Input for this task ::
--- START ---

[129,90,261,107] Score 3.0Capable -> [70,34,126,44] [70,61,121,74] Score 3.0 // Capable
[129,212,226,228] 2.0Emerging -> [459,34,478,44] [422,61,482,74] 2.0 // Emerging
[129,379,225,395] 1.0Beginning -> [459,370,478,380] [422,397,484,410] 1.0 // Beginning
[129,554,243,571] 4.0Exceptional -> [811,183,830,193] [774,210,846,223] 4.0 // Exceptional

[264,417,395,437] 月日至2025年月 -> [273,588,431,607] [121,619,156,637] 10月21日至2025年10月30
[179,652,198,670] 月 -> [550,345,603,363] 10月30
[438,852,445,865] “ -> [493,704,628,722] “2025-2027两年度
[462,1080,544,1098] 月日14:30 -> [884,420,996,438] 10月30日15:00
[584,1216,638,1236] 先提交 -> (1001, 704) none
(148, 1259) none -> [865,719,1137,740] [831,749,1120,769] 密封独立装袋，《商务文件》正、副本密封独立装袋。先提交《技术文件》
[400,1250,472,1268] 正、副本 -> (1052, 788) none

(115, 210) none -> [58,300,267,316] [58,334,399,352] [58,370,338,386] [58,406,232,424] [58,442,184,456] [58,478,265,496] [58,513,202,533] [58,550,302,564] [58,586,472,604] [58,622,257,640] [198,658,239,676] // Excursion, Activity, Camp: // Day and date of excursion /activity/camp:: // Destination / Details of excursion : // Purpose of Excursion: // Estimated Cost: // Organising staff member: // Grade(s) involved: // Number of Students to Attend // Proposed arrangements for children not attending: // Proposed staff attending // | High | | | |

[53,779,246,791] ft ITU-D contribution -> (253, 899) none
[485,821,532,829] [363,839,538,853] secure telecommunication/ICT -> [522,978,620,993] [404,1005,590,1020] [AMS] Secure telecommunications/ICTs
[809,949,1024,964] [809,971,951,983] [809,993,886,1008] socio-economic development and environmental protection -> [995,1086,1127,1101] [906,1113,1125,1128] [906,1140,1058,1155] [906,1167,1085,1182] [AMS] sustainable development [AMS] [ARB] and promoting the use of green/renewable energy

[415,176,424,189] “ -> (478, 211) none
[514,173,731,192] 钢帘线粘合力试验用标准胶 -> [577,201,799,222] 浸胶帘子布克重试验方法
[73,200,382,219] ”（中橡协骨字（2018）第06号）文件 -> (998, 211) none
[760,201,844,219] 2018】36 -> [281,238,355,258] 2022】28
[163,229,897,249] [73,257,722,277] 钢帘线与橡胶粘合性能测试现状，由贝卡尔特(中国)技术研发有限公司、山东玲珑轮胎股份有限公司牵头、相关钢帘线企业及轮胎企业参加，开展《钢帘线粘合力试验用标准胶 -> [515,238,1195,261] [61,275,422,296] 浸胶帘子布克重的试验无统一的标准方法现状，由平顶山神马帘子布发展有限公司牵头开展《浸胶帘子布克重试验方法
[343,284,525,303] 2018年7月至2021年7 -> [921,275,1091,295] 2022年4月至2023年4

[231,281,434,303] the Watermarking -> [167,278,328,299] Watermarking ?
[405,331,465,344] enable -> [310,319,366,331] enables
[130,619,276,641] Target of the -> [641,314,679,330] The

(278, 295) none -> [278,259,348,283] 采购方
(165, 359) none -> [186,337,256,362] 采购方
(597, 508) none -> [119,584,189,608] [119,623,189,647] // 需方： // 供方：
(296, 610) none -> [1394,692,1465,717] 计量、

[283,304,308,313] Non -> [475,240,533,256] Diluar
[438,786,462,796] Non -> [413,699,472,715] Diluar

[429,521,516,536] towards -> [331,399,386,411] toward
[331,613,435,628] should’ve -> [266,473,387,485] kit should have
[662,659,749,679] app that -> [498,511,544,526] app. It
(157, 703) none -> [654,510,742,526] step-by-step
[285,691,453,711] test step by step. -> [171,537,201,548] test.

--- END ---

Work request :: The lines needed are the ones from the first line of the entries through the line that contains "[584,1216,638,1236] 先提交 -> (1001, 704) none", given again without any change.

Result for this exercise ::
[129,90,261,107] Score 3.0Capable -> [70,34,126,44] [70,61,121,74] Score 3.0 // Capable
[129,212,226,228] 2.0Emerging -> [459,34,478,44] [422,61,482,74] 2.0 // Emerging
[129,379,225,395] 1.0Beginning -> [459,370,478,380] [422,397,484,410] 1.0 // Beginning
[129,554,243,571] 4.0Exceptional -> [811,183,830,193] [774,210,846,223] 4.0 // Exceptional

[264,417,395,437] 月日至2025年月 -> [273,588,431,607] [121,619,156,637] 10月21日至2025年10月30
[179,652,198,670] 月 -> [550,345,603,363] 10月30
[438,852,445,865] “ -> [493,704,628,722] “2025-2027两年度
[462,1080,544,1098] 月日14:30 -> [884,420,996,438] 10月30日15:00
[584,1216,638,1236] 先提交 -> (1001, 704) none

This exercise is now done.